• Texto do exercício:

A Oradora: - Não! A preocupação de alguns Srs. Deputados é a de que aquele remédio lhe faz borbulhas! É verdadeiramente ridículo que, perante um remédio que queira dar a um indivíduo que está moribundo, eu esteja preocupada com os efeitos da alergia que esse remédio pode provocar.
Risos do PSD.
Portanto, Sr. Deputado, há, com certeza, necessidade de grandes equilíbrios na tomada de medidas mas também é necessário ter-se consciência de que a economia precisa de um choque para, efectivamente, se desenvolver, sem o que não teremos receita que permita cobrir as despesas.
Aplausos do PSD.
O Sr. Presidente: - Para uma intervenção, tem a palavra o Sr. Deputado Fernando Serrasqueiro.
O Sr. Fernando Serrasqueiro (PS): - Sr. Presidente, Srs. Deputados, quero regressar ao tema abordado pela Sr.ª Deputada Manuela Ferreira Leite, porque, de todas as vezes que confrontámos o PSD com questões de natureza económica perguntando-lhes qual era a alternativa que tinham para esta matéria, foi-nos dito que isso ficaria para o plano de emergência, que demorou aqueles meses ou anos a fazer. Depois, mais recentemente, na discussão da reforma fiscal, para a qual o contributo do PSD foi praticamente nulo, perguntámos qual era a alternativa que tinham para esse domínio, tendo-nos sido dito por um Sr. Deputado que teríamos de aguardar, já que no programa de governo a elaborar pelo PSD essa matéria iria ser esclarecida.
Como tal, face a esta situação, fomos criando alguma expectativa em relação ao que viria aí em termos de programa de governo e de programa económico. Essa expectativa, aliás, tornou-se ainda maior quando nos foi anunciado que uma «bateria» de notáveis economistas estava a trabalhar com o PSD, pelo que ficámos a aguardar um conjunto de medidas coerentes. Houve, é um facto, um falso «tiro de partida» quando, para dar uma ideia e um sinal ultraliberalizador, o PSD veio anunciar um conjunto de privatizações entre as quais se encontrava a «coroa do reino», a Caixa Geral de Depósitos!
A Sr.ª Manuela Ferreira Leite (PSD): - É mentira!
O Orador: - Depois, vieram dizer que, afinal, não era isso que propunham, em momento posterior a esse aceitaram que era assim e acabaram por esclarecer que apenas propunham a privatização de 25% dessa instituição! Sobre essa matéria a opinião pública está esclarecida, Sr.ª Deputada, e, por isso, os vossos avanços e recuos sobre a Caixa Geral de Depósitos são matéria arquivada!

• Trabalho pedido: Reproduza, sem alterações, o trecho do debate parlamentar entre "Portanto, Sr. Deputado, há, com" e "cobrir as despesas.", inclusive. As entradas provêm de outra fonte.

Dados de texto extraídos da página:

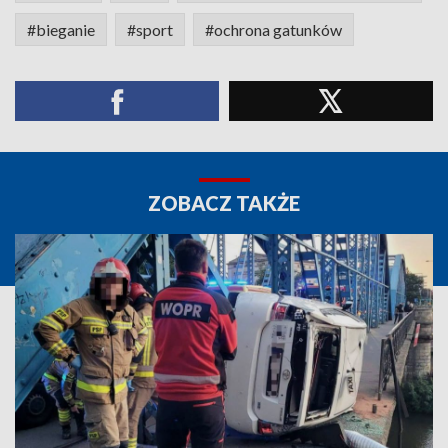
#bieganie
#sport
#ochrona gatunków
ZOBACZ TAKŻE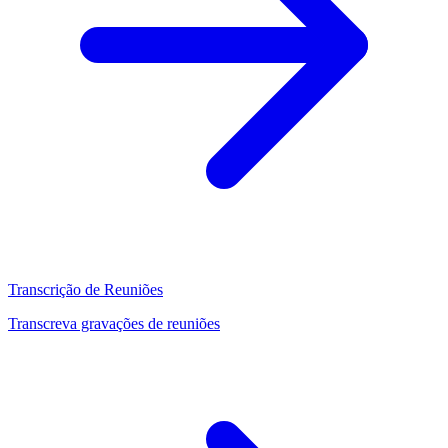
Transcrição de Reuniões
Transcreva gravações de reuniões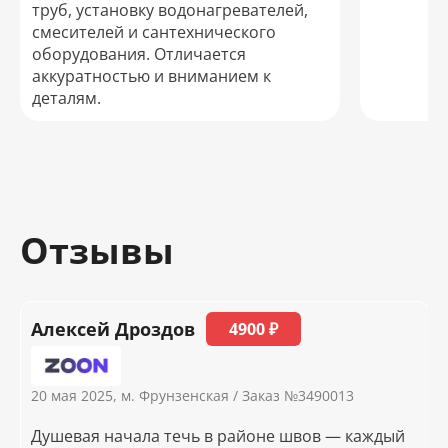
труб, установку водонагревателей,
смесителей и сантехнического
оборудования. Отличается
аккуратностью и вниманием к
деталям.
Отзывы
Алексей Дроздов
4900 ₽
20 мая 2025, м. Фрунзенская /
Заказ №3490013
Душевая начала течь в районе швов — каждый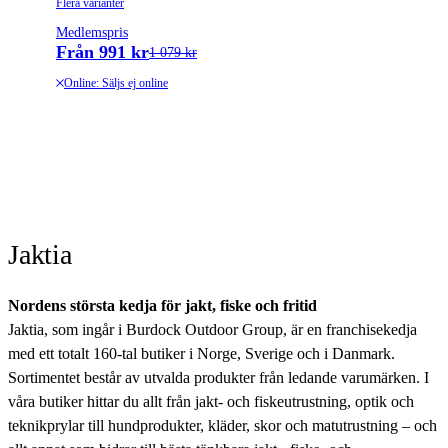
Flera varianter
Medlemspris
Från 991 kr
1 079 kr
Online: Säljs ej online
Jaktia
Nordens största kedja för jakt, fiske och fritid
Jaktia, som ingår i Burdock Outdoor Group, är en franchisekedja
med ett totalt 160-tal butiker i Norge, Sverige och i Danmark.
Sortimentet består av utvalda produkter från ledande varumärken. I
våra butiker hittar du allt från jakt- och fiskeutrustning, optik och
teknikprylar till hundprodukter, kläder, skor och matutrustning – och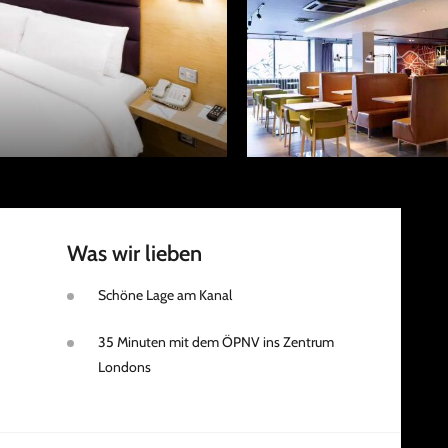
Was wir lieben
Schöne Lage am Kanal
35 Minuten mit dem ÖPNV ins Zentrum
Londons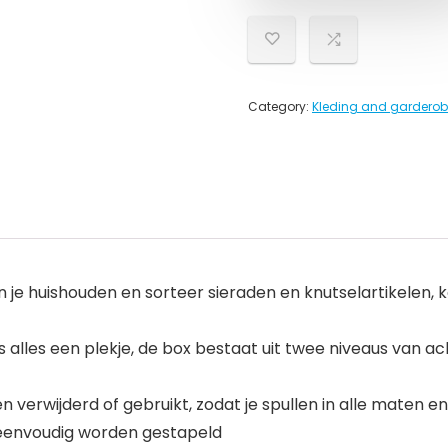
Category:
Kleding and garderob
 je huishouden en sorteer sieraden en knutselartikele
s alles een plekje, de box bestaat uit twee niveaus van a
erwijderd of gebruikt, zodat je spullen in alle maten e
 eenvoudig worden gestapeld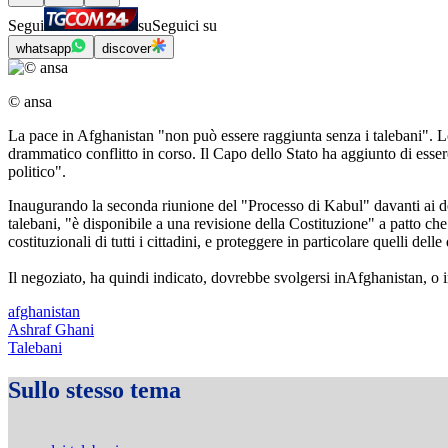
Segui
su
Seguici su
whatsapp
discover
© ansa
La pace in Afghanistan "non può essere raggiunta senza i talebani". Lo 
drammatico conflitto in corso. Il Capo dello Stato ha aggiunto di esser
politico".
Inaugurando la seconda riunione del "Processo di Kabul" davanti ai del
talebani, "è disponibile a una revisione della Costituzione" a patto che g
costituzionali di tutti i cittadini, e proteggere in particolare quelli dell
Il negoziato, ha quindi indicato, dovrebbe svolgersi inAfghanistan, o i
afghanistan
Ashraf Ghani
Talebani
Sullo stesso tema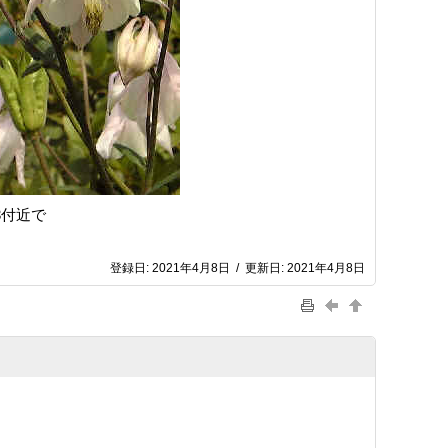
33付近で
登録日:
2021年4月8日
/
更新日:
2021年4月8日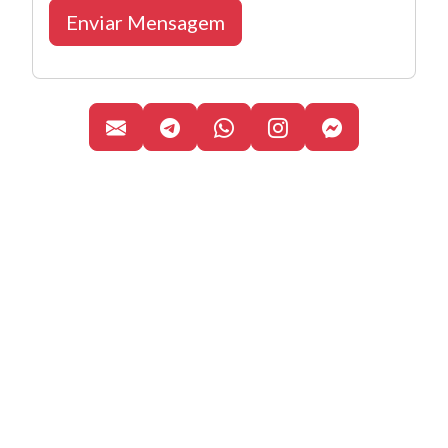
Enviar Mensagem
Canal de Telegram
WhatsApp Business
Perfil oficial de 
Facebook M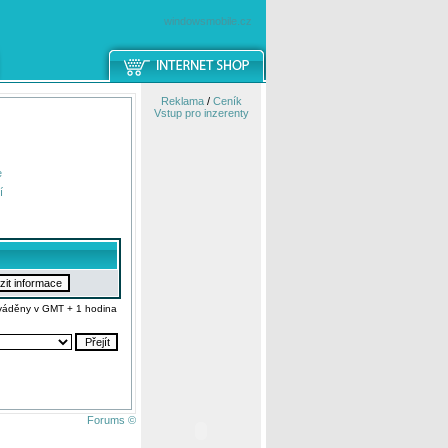
windowsmobile.cz
Reklama
/
Ceník
Vstup pro inzerenty
e
í
váděny v GMT + 1 hodina
Forums ©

• Resposta escrita:
Portanto, Sr. Deputado, há, com certeza, necessidade de grandes equilíbrios na tomada de medidas mas também é necessário ter-se consciência de que a economia precisa de um choque para, efectivamente, se desenvolver, sem o que não teremos receita que permita cobrir as despesas.